— TEXTE À ANALYSER —
Oui, c’est une chirurgie qui est technique, qui nécessite d’aborder les vaisseaux du rein qui sont des gros vaisseaux au contact des plus gros vaisseaux du corps humain, l’aorte et la veine cave. Il faut libérer complétement le rein pour mettre à nu la tumeur. Le geste le plus technique est la néphrectomie partielle, où l’on ne va enlever que la tumeur. Il nécessite de couper la circulation sanguine du rein le temps d’enlever la tumeur et de faire la réparation rénale. Tout le challenge est de faire en sorte que cette durée de clampage soit la plus courte possible, tout en enlevant la tumeur sans laisser de cellules (cancéreuses) en place.
Les deux reins sont rarement touchés
Faut-il adjoindre à la chirurgie un traitement complémentaire, comme la radiothérapie ou la chimiothérapie ?

— TRAVAIL DEMANDÉ —
- 1) Indiquez si chacun des énoncés suivants concorde avec le texte sur la chirurgie du rein, en répondant par oui ou par non et en citant textuellement les mots qui le justifient. (a) La néphrectomie partielle consiste à n’enlever que la tumeur. (b) La néphrectomie partielle se pratique sans interrompre la circulation sanguine du rein. (c) Les deux reins sont souvent touchés.
- 2) Poursuivez en quelques phrases le texte sur la chirurgie du rein, à partir de sa dernière phrase.

— DONNÉES FOURNIES —
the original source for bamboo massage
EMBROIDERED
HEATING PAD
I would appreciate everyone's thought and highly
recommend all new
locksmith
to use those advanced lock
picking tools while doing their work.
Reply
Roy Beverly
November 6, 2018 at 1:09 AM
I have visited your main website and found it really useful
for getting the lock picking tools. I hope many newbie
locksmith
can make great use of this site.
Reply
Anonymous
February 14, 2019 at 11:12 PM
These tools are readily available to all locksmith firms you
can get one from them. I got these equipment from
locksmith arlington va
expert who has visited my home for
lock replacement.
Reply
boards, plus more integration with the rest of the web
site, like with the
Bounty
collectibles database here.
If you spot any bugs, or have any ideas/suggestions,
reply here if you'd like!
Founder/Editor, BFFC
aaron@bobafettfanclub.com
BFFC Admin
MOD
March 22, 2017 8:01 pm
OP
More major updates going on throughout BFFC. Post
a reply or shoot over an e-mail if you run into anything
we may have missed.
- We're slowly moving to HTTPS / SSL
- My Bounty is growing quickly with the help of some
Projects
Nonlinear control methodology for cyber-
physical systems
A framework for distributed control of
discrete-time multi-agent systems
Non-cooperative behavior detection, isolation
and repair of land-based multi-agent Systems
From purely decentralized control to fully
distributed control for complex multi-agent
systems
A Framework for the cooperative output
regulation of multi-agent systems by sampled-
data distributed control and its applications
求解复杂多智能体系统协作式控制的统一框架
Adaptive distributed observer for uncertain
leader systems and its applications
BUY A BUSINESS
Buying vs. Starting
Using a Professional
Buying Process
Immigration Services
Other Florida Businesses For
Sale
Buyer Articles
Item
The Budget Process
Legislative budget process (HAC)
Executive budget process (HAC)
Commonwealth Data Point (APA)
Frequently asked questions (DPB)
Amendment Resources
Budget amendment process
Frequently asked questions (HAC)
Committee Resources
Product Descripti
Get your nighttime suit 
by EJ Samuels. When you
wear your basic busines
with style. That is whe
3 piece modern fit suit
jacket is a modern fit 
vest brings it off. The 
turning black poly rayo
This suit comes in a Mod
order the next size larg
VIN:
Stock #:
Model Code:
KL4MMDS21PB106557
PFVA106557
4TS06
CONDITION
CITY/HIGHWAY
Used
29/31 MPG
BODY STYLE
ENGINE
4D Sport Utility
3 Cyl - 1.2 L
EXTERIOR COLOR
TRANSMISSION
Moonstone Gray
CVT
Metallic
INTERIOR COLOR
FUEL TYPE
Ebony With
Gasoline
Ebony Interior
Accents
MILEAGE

— RÉPONSES PAR CONSIGNE —
- 1)
(a) Oui : « Le geste le plus technique est la néphrectomie partielle, où l’on ne va enlever que la tumeur. »
(b) Non : « Il nécessite de couper la circulation sanguine du rein le temps d’enlever la tumeur et de faire la réparation rénale. »
(c) Non : « Les deux reins sont rarement touchés »

- 2)
Il n’y a aucune place aujourd’hui pour un traitement adjuvant dans les tumeurs du rein localisées. Il se développe des essais thérapeutiques, notamment avec cette nouvelle technologie qu’est l’immunothérapie. Peut-être que dans quelques années ça deviendra le standard pour des tumeurs localement avancées, ou pour limiter le risque d’évolution métastatique dans un second temps. Mais aujourd’hui il n’y a pas de recommandation en ce sens.
Les deux reins peuvent-ils être touchés par un cancer, sinon d’autres organes ?
Les tumeurs rénales bilatérales existent. De manière spontanée chez quelqu’un qui n’a pas de problèmes de santé et pas de syndrome génétique particulier, c’est rare. 3 à 5% des patients ont des tumeurs bilatérales. Le traitement chirurgical est le même. On opérera la tumeur la plus volumineuse dans un premier temps, et la plus simple ensuite.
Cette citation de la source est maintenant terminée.